Posted on May 2, 2009 by in Marsupials, Theme Weeks | 2 comments

Dasykaluta rosamondae

Number 0253

This little marsupial is widespread in the desert of northwestern Australia, where it likes to eat insects and small vertebrates. The young are born in November, and they’re old enough to mate by the time kaluta mating season rolls around the following September. Sadly, all males die shortly after the mating season, apparently from the stress of competing for females!

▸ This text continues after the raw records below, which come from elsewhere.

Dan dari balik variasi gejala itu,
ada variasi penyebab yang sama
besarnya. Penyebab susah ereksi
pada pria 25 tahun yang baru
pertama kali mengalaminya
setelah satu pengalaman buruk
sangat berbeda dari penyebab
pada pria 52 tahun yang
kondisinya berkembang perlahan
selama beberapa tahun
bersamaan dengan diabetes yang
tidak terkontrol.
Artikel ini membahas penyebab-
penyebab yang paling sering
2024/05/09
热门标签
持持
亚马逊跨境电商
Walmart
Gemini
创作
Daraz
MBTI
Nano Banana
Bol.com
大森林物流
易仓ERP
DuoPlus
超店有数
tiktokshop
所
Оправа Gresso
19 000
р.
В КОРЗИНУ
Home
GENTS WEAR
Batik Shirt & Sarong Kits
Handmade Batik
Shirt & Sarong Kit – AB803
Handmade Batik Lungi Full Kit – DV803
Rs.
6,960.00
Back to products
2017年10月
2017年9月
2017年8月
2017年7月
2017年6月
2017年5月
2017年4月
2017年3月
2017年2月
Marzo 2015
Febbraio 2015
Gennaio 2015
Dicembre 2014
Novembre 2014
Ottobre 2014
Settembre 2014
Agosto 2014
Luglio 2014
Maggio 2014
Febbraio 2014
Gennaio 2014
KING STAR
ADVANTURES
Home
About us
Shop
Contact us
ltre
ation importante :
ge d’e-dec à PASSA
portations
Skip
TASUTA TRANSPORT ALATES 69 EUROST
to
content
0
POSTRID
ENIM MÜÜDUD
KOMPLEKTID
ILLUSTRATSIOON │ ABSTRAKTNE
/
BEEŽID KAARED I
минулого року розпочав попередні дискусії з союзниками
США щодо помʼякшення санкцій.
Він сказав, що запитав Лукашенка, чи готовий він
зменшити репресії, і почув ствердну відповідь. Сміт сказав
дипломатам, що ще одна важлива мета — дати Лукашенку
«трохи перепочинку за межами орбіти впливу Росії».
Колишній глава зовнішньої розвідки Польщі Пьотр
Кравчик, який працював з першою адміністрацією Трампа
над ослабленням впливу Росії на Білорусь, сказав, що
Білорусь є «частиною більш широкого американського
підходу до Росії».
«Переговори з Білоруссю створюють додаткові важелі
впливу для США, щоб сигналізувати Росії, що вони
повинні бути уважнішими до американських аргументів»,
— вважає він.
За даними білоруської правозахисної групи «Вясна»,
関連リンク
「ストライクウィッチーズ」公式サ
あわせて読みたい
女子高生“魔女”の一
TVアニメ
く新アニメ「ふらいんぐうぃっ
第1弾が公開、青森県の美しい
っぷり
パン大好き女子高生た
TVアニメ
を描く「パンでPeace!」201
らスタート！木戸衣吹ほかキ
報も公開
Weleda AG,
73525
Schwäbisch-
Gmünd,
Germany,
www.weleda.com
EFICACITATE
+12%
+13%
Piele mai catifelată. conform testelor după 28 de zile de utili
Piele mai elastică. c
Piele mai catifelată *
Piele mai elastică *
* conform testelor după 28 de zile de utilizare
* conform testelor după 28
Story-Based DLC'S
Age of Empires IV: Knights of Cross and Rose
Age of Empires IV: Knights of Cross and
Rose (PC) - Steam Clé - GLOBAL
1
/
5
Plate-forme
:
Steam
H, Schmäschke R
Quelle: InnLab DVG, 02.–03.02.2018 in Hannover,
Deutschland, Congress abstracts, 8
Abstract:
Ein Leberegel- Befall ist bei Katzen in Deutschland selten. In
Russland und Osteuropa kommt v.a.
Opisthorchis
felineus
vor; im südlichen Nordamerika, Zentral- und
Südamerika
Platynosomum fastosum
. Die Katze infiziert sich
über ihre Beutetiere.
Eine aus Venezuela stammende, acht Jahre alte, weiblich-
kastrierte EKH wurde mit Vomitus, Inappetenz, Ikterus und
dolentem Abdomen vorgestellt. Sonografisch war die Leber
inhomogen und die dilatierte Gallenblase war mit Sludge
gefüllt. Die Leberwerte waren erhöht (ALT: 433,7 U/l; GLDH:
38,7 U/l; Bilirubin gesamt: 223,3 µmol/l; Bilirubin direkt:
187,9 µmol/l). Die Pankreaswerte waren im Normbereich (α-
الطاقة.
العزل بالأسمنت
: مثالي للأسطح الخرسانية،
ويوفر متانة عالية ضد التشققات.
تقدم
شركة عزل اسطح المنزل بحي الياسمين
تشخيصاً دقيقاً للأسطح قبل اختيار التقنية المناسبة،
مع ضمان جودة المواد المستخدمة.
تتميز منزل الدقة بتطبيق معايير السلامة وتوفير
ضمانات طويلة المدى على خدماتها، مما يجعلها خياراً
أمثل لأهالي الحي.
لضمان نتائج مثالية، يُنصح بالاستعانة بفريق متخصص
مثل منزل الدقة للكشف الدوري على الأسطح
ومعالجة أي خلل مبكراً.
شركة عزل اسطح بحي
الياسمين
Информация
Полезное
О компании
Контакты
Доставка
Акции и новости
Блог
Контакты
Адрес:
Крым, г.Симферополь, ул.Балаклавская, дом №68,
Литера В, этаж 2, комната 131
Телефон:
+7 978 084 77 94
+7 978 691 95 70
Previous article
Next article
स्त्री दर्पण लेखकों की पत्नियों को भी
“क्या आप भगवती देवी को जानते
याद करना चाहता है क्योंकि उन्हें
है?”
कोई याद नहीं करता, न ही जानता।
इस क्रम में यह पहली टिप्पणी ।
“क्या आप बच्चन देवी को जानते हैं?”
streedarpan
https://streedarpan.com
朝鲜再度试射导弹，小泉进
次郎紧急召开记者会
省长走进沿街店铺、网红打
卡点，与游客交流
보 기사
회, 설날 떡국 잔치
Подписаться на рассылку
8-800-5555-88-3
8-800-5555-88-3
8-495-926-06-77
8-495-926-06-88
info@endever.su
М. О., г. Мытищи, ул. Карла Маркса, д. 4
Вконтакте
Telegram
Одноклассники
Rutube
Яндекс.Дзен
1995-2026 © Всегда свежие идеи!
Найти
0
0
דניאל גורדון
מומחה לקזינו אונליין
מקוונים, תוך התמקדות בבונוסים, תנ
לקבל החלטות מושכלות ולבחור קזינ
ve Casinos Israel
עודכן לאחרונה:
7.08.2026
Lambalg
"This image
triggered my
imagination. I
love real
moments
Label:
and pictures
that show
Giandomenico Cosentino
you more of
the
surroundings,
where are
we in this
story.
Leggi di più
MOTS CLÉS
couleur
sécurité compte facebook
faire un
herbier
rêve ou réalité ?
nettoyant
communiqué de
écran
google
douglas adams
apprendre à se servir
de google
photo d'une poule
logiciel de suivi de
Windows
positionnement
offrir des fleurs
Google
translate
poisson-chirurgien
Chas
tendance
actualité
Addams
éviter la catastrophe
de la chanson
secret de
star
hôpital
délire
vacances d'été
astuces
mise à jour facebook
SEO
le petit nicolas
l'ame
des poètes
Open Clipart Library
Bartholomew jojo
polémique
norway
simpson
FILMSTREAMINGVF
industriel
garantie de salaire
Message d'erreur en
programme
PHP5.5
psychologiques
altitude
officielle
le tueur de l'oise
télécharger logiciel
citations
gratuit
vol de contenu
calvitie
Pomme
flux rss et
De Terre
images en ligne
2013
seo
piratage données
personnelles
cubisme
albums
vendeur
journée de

In this little guy’s Latin name, kaluta is an aboriginal word for the animal, and dasy means hairy. Rosamondae is in honor of Rosamund Clifford, a legendarily beautiful redhead of the 12th century. She was the mistress of Henry II from her teen years until shortly before her death, in a convent, in her 20s. Many tales have arisen about her over the years, the most persistent perhaps being that she was poisoned by Henry’s jealous wife, Eleanor of Aquitane. This is probably not true, but artists have long been intrigued by the story. Below is a painting by J.W. Waterhouse from 1905. See evil Eleanor poking her head through the curtains behind the unsuspecting Rosamund? She has followed Rosamund’s embroidery thread through a labyrinthine garden to find the king’s mistress in her secret castle.

Fair Rosamund by J.W. Waterhouse, 1905

Fair Rosamund by J.W. Waterhouse, 1905

Here’s another painting of the same scene. This one is from 1862 and was painted by Edward Coley Burne-Jones.

Fair Rosamund and Queen Eleanor by E.C. Burne-Jones, 1862

Fair Rosamund and Queen Eleanor by E.C. Burne-Jones, 1862

This beautiful striped rose was named for Rosamund Clifford, too.

Rosa Mundi (Rosa gallica versicolor) by Sebastian Crump

Rosa Mundi (Rosa gallica versicolor) by Sebastian Crump


  1. That’s fascinating. I am going to read all about her on Wikipedia.

  2. Isn’t it, Julia? I haven’t dug too deep, but there doesn’t seem to be a whole lot known about her for sure. Apparently, she met the king when he came through her father’s land in Wales. Can you imagine the conversation her parents had? “She’s only 15…but he’s the KING!”